Today, Blust still clings to hope that the case can be solved. His plain, black binder holds meticulous records of the hundreds of comparisons and subsequent eliminations his team has made over the years. The entries are brief but absolute.

“On 02/28/93, NCIC generated a possible matchup in the form of a missing person ... date of birth 06/64. The agency of origin for the potential matchup was listed as the Mills County, Iowa, Sheriff’s Office.

“On 03/01/93, Commander Blust contacted Sergeant Clifford Stegall of the Mills County Sheriff’s Office [Glenwood, Iowa,]; Sergeant Stegall advised that ... had been arrested on several occasions by the Denver, Colo. Police Department.

“On 03/01/93, Commander Blust contacted Senior Clerk Benita Quintana of the Denver, Colo/, Police Department., confirmed two arrests for ... and was able to eliminate her as a possible matchup through fingerprint comparison.”

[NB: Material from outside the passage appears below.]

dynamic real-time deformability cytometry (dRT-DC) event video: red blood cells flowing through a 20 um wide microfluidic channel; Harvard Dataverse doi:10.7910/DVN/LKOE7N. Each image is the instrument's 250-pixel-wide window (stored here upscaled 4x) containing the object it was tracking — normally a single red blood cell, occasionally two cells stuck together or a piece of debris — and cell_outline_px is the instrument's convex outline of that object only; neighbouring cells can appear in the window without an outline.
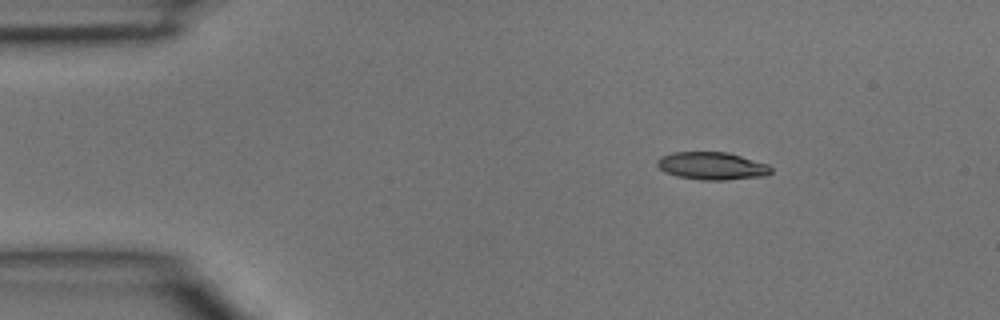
{"species": "common noctule bat (a hibernating species)", "species_latin": "Nyctalus noctula", "temperature_condition": "room temperature", "stored_images_in_passage": 41, "camera_frame_rate_fps": 3000, "um_per_image_px": 0.085, "animal": {"sex": "male", "body_mass_g": 15.6}, "frame": {"image": 1, "passage_image": 2, "time_ms": 0.333, "image_size_px": [1000, 320], "cell_outline_px": [[772, 172], [764, 176], [728, 180], [700, 180], [676, 176], [664, 172], [656, 164], [656, 160], [660, 156], [672, 152], [728, 152], [768, 164], [772, 168]], "centroid_in_image_um": [60.5, 14.1], "position_along_channel_um": 24.5, "area_um2": 18.55}}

Other missing persons proved even easier to eliminate as matches; they had too many tattoos, a steel rod, or had never given birth — Betty had a vertical Cesarean scar on her abdomen.

Betty’s most promising feature was her tattoo. The rose on her breast was distinct, and it not only helped eliminate several potential missing persons but led police to their only solid lead throughout the case.

After blasting that rose throughout the media, it paid off in July 1992. The rose was the work of a Tucson, Ariz., tattoo artist the tipster said, known for inking truckers and a calligraphy Kung Fu signature.

Detectives visited the artist, who proved instrumental. He remembered the woman, he said, and described her as a “leaper” — one who travels throughout the country hitching rides from various truckers. She was reasonably intelligent, Hispanic, and spoke without an accent. He was even able to describe the clothing she was wearing that day in June 1991: A brown peasant dress with yellow flowers.

The artist agreed to be hypnotized but still was unable to recall the woman’s name or any other details.

Blust said there were a number of other times he and the team were hopeful she was about to be identified. Distraught and unflinching family members of other missing persons called. Fingerprints would extend their pain and fail to identify Betty. For a few, their relatives were later found alive.

To date, no suspects have been named in the case.